Le Devoir annonçait mercredi la création prochaine d'un nouveau groupe féministe, Pour les droits des femmes (PDF). PDF souhaite faire entendre un autre point de vue que celui de la Fédération des femmes du Québec, notamment au sujet de l'interdiction de porter des signes religieux que le gouvernement Marois veut imposer aux employés du secteur public.

La Fédération s'oppose à cette partie du projet de «charte des valeurs québécoises»: «L'interdiction de porter le foulard dans la fonction publique et les services publics aurait pour effet de mettre des femmes devant un dilemme insoluble, soit: renoncer à un symbole de leur croyance ou de leur identité auquel elles sont attachées pour des raisons qui leur appartiennent, ou perdre leur emploi.»

Pour sa part, le groupe dissident est convaincu que le foulard symbolise l'infériorité de la femme, même lorsque celle qui le porte affirme le faire sans contrainte. «C'est toute l'idée de la femme impure, provocatrice, a dit au Devoir une des fondatrices de la nouvelle organisation. On est encore dans les vieux schémas: la vierge et la putain. Celle qui est bien cache ses cheveux, les autres sont des putains.»

Cette approche est paradoxale. Les femmes ont mis des années pour gagner le droit de se vêtir comme elles le veulent. Et voici que des féministes veulent imposer un code vestimentaire aux femmes oeuvrant dans le secteur public? Il est consternant de les entendre balayer du revers de la main le fait que dans un grand nombre de cas, le choix de porter le foulard a été fait librement. Comme si le discours féministe pouvait imposer des limites à la liberté des femmes. On voit là le risque qu'il y aurait à placer l'égalité des sexes au-dessus des autres droits fondamentaux, dont la liberté d'expression.

Quant à celles qui seraient forcées par leur conjoint ou leur famille à porter le voile, la suppression des signes religieux dans la fonction publique ne leur sera d'aucun secours, comme le souligne Béatrice Vaugrante, directrice générale d'Amnistie internationale Canada francophone: «Pour les personnes, et en particulier les femmes, qui subiraient une coercition pour porter un signe religieux, leur interdire de le porter ne corrige pas la situation: ceux qui exercent la coercition restent impunis, et celles qui la subissent sont punies plusieurs fois: perte d'emploi et donc atteinte au droit au travail, risque d'isolement et de stigmatisation.»

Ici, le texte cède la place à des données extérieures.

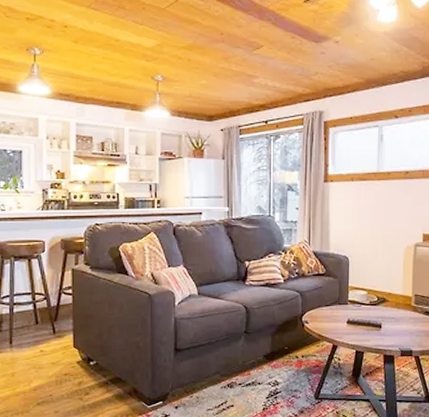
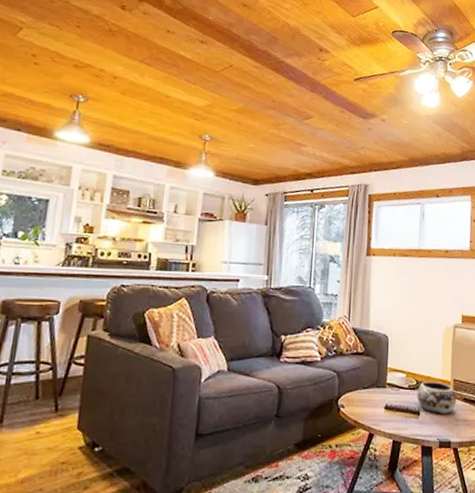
decorative bowl: none [378,296,418,327] -> present [417,381,456,414]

Les féministes s'inquiètent depuis plusieurs années de l'hypersexualisation des filles, s'exprimant par exemple dans leur façon «provocante» de s'habiller. Voici que certaines d'entre elles dénoncent l'habillement trop conservateur des musulmanes. On comprend qu'à leurs yeux, il n'y a qu'une façon d'être une femme libre: la leur. Cela s'appelle du paternalisme.